# WHAT IS REQUIRED
Duplicate the stretch of material from its very beginning through the line that contains "Μανουρά 3 Γαστούνη", with both ends included.

Page-level text extractions:
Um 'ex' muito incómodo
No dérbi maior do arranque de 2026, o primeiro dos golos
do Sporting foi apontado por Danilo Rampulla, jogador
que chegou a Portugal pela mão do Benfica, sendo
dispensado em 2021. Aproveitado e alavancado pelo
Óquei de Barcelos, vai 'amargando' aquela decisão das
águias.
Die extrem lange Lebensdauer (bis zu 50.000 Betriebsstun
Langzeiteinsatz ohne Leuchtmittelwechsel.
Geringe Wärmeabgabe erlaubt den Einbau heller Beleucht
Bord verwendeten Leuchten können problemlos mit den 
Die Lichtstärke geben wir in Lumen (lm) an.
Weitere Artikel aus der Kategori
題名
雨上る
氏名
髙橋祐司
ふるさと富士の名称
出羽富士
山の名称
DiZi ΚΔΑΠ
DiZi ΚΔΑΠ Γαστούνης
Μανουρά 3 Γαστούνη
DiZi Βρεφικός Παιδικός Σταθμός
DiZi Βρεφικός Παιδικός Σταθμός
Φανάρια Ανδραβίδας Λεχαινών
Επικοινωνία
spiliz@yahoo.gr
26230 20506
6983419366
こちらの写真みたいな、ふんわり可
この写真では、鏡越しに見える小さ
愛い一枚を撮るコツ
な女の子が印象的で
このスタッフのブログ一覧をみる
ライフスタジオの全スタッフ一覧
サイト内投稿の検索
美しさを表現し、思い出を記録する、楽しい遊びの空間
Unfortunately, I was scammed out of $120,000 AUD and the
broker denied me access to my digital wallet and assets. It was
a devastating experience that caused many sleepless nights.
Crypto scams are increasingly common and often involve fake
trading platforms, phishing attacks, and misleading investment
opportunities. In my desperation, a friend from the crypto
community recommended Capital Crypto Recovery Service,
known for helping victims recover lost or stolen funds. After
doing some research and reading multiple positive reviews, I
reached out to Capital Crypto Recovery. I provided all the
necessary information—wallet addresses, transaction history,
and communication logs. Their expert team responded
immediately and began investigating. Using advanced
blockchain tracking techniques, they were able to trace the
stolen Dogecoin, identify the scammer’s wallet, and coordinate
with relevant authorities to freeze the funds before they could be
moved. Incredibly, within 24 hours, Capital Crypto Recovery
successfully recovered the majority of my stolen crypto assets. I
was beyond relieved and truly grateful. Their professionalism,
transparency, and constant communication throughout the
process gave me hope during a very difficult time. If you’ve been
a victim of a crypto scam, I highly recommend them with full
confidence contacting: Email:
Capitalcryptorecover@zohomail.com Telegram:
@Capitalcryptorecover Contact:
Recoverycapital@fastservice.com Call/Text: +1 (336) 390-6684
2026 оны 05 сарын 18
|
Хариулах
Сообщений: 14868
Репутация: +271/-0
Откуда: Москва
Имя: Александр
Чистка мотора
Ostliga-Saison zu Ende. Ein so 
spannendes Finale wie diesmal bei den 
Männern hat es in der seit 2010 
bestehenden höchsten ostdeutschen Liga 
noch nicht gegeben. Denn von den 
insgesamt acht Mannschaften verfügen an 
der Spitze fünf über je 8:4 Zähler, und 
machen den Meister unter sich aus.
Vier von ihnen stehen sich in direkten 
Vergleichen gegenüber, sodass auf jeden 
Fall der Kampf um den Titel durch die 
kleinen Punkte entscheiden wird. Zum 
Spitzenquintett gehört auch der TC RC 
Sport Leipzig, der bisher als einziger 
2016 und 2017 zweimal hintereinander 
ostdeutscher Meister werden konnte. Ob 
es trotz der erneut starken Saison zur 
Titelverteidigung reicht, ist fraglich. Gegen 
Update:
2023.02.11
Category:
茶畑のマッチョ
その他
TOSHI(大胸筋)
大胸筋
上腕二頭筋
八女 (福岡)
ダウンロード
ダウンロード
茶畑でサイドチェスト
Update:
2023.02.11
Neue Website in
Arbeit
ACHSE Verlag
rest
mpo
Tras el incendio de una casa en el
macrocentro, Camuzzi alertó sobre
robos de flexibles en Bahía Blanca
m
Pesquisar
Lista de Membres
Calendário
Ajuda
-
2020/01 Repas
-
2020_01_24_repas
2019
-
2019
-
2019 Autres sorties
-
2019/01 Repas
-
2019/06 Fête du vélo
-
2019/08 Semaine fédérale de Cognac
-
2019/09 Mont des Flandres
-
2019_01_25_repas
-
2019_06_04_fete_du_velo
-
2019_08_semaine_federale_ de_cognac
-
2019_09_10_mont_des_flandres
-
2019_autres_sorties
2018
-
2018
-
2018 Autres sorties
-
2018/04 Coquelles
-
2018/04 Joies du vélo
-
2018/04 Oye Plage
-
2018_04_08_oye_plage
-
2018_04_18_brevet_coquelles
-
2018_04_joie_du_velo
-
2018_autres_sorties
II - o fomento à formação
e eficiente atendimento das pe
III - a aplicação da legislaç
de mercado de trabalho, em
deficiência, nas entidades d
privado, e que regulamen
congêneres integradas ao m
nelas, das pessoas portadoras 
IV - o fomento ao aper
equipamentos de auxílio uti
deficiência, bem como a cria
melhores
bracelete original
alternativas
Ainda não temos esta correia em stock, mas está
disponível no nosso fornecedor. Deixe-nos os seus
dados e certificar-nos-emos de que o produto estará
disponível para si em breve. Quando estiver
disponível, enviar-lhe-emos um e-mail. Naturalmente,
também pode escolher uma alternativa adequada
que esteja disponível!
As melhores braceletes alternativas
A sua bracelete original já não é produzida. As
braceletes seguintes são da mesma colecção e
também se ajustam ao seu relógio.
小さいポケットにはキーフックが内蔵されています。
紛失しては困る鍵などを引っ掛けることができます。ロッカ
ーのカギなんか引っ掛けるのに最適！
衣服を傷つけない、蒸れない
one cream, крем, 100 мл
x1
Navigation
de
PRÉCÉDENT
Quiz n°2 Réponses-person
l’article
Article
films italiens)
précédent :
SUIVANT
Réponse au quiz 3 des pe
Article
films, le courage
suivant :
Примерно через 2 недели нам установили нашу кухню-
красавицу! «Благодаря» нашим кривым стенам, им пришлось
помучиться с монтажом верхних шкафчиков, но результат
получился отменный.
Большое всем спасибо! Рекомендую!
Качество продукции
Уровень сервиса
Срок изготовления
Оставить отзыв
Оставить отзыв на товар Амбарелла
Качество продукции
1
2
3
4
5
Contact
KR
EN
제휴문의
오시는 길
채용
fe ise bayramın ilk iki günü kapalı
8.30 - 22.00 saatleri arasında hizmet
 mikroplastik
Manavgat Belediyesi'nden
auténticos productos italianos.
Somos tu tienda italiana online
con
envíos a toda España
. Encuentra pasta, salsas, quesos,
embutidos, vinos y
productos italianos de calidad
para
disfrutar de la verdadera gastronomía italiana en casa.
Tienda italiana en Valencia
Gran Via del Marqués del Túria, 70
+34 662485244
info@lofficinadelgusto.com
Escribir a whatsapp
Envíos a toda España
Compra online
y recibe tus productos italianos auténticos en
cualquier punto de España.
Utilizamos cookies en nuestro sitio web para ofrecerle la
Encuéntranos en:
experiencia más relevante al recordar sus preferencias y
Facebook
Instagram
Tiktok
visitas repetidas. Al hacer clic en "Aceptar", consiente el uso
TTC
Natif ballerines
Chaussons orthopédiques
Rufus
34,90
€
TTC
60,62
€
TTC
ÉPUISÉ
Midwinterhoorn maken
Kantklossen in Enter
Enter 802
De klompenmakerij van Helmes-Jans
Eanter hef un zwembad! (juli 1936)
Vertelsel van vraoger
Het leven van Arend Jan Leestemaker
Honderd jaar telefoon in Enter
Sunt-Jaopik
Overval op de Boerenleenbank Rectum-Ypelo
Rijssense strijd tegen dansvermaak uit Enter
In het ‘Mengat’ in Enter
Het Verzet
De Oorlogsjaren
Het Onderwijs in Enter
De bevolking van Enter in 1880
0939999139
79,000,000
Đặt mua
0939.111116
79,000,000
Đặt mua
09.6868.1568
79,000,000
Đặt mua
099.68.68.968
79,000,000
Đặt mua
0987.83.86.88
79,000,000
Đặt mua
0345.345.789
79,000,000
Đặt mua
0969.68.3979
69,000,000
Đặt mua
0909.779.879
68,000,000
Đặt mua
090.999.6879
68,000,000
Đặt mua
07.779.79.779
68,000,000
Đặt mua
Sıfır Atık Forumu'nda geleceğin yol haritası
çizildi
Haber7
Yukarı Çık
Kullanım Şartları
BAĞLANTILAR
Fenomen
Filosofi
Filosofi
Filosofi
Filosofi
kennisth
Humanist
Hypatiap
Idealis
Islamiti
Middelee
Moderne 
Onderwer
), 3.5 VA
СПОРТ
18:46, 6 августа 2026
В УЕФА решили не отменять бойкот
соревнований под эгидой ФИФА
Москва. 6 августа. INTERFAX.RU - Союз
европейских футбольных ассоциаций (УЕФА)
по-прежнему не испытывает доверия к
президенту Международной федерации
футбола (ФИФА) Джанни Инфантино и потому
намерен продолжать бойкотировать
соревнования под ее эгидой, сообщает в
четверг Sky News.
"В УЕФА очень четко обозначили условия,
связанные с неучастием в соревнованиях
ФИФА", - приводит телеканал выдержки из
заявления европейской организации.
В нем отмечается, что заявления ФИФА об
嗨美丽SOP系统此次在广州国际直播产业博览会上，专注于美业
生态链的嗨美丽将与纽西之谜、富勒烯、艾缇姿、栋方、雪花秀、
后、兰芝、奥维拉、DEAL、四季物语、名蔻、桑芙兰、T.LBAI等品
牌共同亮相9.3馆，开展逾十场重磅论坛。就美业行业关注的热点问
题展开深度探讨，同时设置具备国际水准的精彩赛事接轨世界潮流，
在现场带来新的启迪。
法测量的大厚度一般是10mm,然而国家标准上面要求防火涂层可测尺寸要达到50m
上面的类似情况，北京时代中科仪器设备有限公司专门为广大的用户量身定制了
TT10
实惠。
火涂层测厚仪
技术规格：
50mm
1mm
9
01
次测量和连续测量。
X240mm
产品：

# SOLUTION TO THIS EXERCISE
Um 'ex' muito incómodo
No dérbi maior do arranque de 2026, o primeiro dos golos
do Sporting foi apontado por Danilo Rampulla, jogador
que chegou a Portugal pela mão do Benfica, sendo
dispensado em 2021. Aproveitado e alavancado pelo
Óquei de Barcelos, vai 'amargando' aquela decisão das
águias.
Die extrem lange Lebensdauer (bis zu 50.000 Betriebsstun
Langzeiteinsatz ohne Leuchtmittelwechsel.
Geringe Wärmeabgabe erlaubt den Einbau heller Beleucht
Bord verwendeten Leuchten können problemlos mit den 
Die Lichtstärke geben wir in Lumen (lm) an.
Weitere Artikel aus der Kategori
題名
雨上る
氏名
髙橋祐司
ふるさと富士の名称
出羽富士
山の名称
DiZi ΚΔΑΠ
DiZi ΚΔΑΠ Γαστούνης
Μανουρά 3 Γαστούνη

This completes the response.